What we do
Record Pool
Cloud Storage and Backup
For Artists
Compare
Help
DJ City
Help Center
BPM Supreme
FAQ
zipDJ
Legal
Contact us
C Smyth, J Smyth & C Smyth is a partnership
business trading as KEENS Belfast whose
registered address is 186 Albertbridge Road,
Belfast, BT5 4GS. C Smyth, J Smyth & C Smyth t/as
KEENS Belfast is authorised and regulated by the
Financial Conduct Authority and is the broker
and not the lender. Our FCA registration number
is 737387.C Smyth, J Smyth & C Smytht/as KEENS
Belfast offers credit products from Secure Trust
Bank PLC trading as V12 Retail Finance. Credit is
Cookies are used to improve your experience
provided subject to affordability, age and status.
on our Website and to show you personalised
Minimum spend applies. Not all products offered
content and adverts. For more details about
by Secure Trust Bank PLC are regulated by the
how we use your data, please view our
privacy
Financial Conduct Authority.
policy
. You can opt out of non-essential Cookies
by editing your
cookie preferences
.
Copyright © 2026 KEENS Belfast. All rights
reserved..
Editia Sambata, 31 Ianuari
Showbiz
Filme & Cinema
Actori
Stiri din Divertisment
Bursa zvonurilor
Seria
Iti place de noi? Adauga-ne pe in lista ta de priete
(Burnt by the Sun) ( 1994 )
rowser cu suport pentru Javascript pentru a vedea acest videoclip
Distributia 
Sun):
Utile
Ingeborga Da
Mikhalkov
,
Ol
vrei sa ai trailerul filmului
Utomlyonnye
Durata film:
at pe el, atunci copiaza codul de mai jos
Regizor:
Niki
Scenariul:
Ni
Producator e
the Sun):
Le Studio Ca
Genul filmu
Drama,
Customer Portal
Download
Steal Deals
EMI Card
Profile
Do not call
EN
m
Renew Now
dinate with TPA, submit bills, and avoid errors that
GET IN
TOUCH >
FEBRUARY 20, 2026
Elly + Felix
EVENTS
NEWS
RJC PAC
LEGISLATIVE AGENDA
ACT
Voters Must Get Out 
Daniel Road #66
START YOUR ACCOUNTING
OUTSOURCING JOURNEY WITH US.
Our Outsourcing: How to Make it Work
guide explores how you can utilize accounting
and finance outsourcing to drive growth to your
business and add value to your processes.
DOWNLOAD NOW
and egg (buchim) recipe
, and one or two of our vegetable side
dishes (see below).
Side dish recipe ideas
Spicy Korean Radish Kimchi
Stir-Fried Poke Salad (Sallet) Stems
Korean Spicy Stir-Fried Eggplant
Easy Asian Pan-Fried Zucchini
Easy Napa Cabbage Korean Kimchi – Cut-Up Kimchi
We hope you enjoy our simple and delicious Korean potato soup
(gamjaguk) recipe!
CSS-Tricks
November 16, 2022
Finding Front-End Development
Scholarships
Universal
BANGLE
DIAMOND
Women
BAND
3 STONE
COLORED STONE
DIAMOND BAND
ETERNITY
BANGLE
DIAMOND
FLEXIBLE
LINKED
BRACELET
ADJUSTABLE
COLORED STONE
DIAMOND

■ About this task ■
Copy the listing from its first line through the line containing "registered address is", inclusive, replacing "Help Center" with "Support Center" and changing nothing else.

■ Answer to the exercise ■
What we do
Record Pool
Cloud Storage and Backup
For Artists
Compare
Help
DJ City
Support Center
BPM Supreme
FAQ
zipDJ
Legal
Contact us
C Smyth, J Smyth & C Smyth is a partnership
business trading as KEENS Belfast whose
registered address is 186 Albertbridge Road,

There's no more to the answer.